SECURITIES AND EXCHANGE COMMISSION

[Release No. 34-63623; File No. SR-OCC-2010-19]


Self-Regulatory Organizations; The Options Clearing Corporation; 
Notice of Filing of Proposed Rule Change Relating to Stock Loan 
Programs

December 30, 2010.
    Pursuant to Section 19(b)(1) of the Securities Exchange Act of 1934 
(``Act''),\1\ notice is hereby given that on December 16, 2010, The 
Options Clearing Corporation (``OCC'') filed with the Securities and 
Exchange Commission the proposed rule change as described in Items I 
and II below, which Items have been prepared primarily by OCC. The 
Commission is publishing this notice to solicit comments on the 
proposed rule change from interested persons.
---------------------------------------------------------------------------

    \1\ 15 U.S.C. 78s(b)(1).
---------------------------------------------------------------------------

I. Self-Regulatory Organization's Statement of the Terms of the 
Substance of the Proposed Rule Change

    The proposed rule change would provide OCC's clearing members with 
clarification regarding the regulatory treatment under Rule 15c3-1 \2\ 
of collateral and margin posted by clearing members participating in 
stock loan transactions through OCC's Stock Loan/Hedge Program or 
Market Loan Program.
---------------------------------------------------------------------------

    \2\ 17 CFR 240.15c3-1.
---------------------------------------------------------------------------

II. Self-Regulatory Organization's Statement of the Purpose of, and 
Statutory Basis for, the Proposed Rule Change

    In its filing with the Commission, OCC included statements 
concerning the purpose of and basis for the proposed rule change and 
discussed any comments it received on the proposed rule change. The 
text of these statements may be examined at the places specified in 
Item IV below. OCC has prepared summaries, set forth in sections A, B, 
and C below, of the most significant aspects of such statements.

◆ **GIVEN INFORMATION**
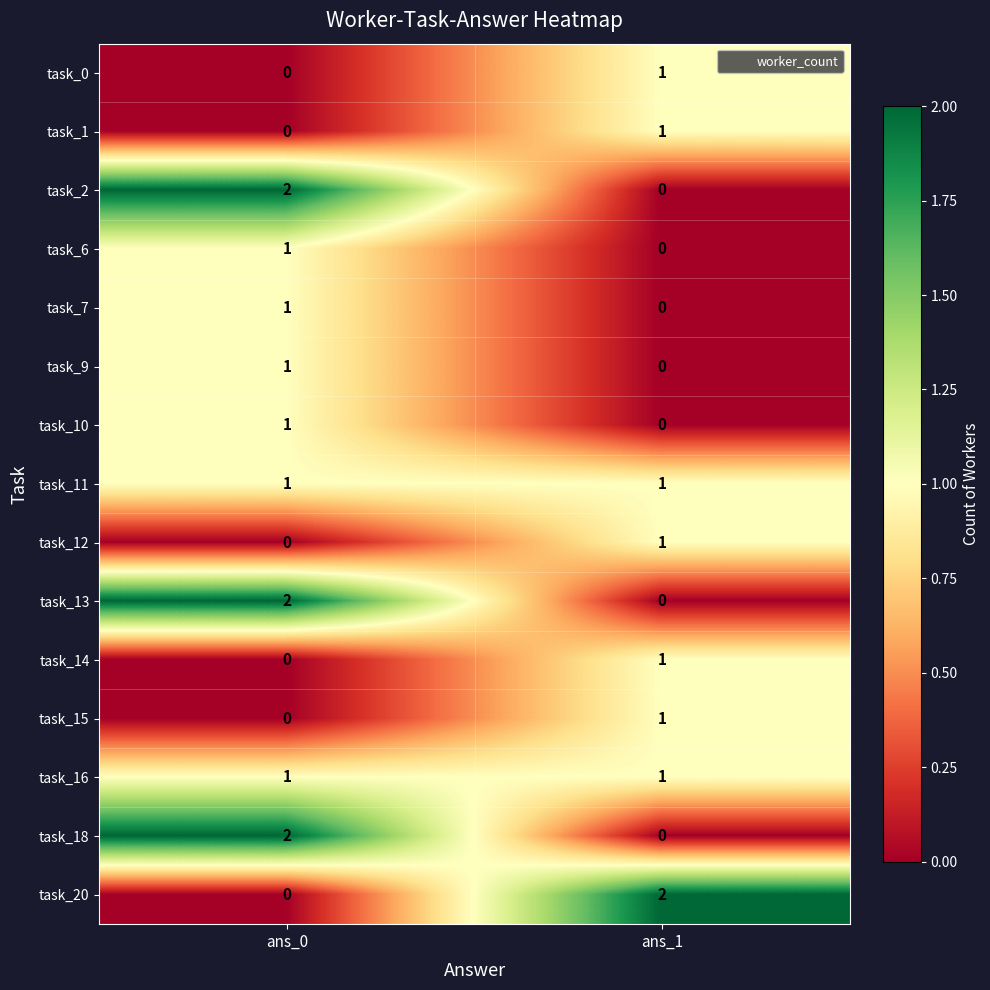

Reading left to right, extract all data points from this chart.

task_0: ans_0=0	ans_1=1
task_1: ans_0=0	ans_1=1
task_2: ans_0=2	ans_1=0
task_6: ans_0=1	ans_1=0
task_7: ans_0=1	ans_1=0
task_9: ans_0=1	ans_1=0
task_10: ans_0=1	ans_1=0
task_11: ans_0=1	ans_1=1
task_12: ans_0=0	ans_1=1
task_13: ans_0=2	ans_1=0
task_14: ans_0=0	ans_1=1
task_15: ans_0=0	ans_1=1
task_16: ans_0=1	ans_1=1
task_18: ans_0=2	ans_1=0
task_20: ans_0=0	ans_1=2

◆ **PROBLEM**
In the notice above, condense the paragraph that begins "Pursuant to Section 19(b)(1)" into a list of its main facts.

◆ **TASK SOLUTION**
- Legal basis: Section 19(b)(1) of the Securities Exchange Act of 1934
- Filing date: December 16, 2010
- Filer: The Options Clearing Corporation (OCC)
- Filed with: the Securities and Exchange Commission
- Content: the proposed rule change described in Items I and II, prepared mainly by OCC
- Purpose of the notice: to invite comments on the proposed rule change from interested persons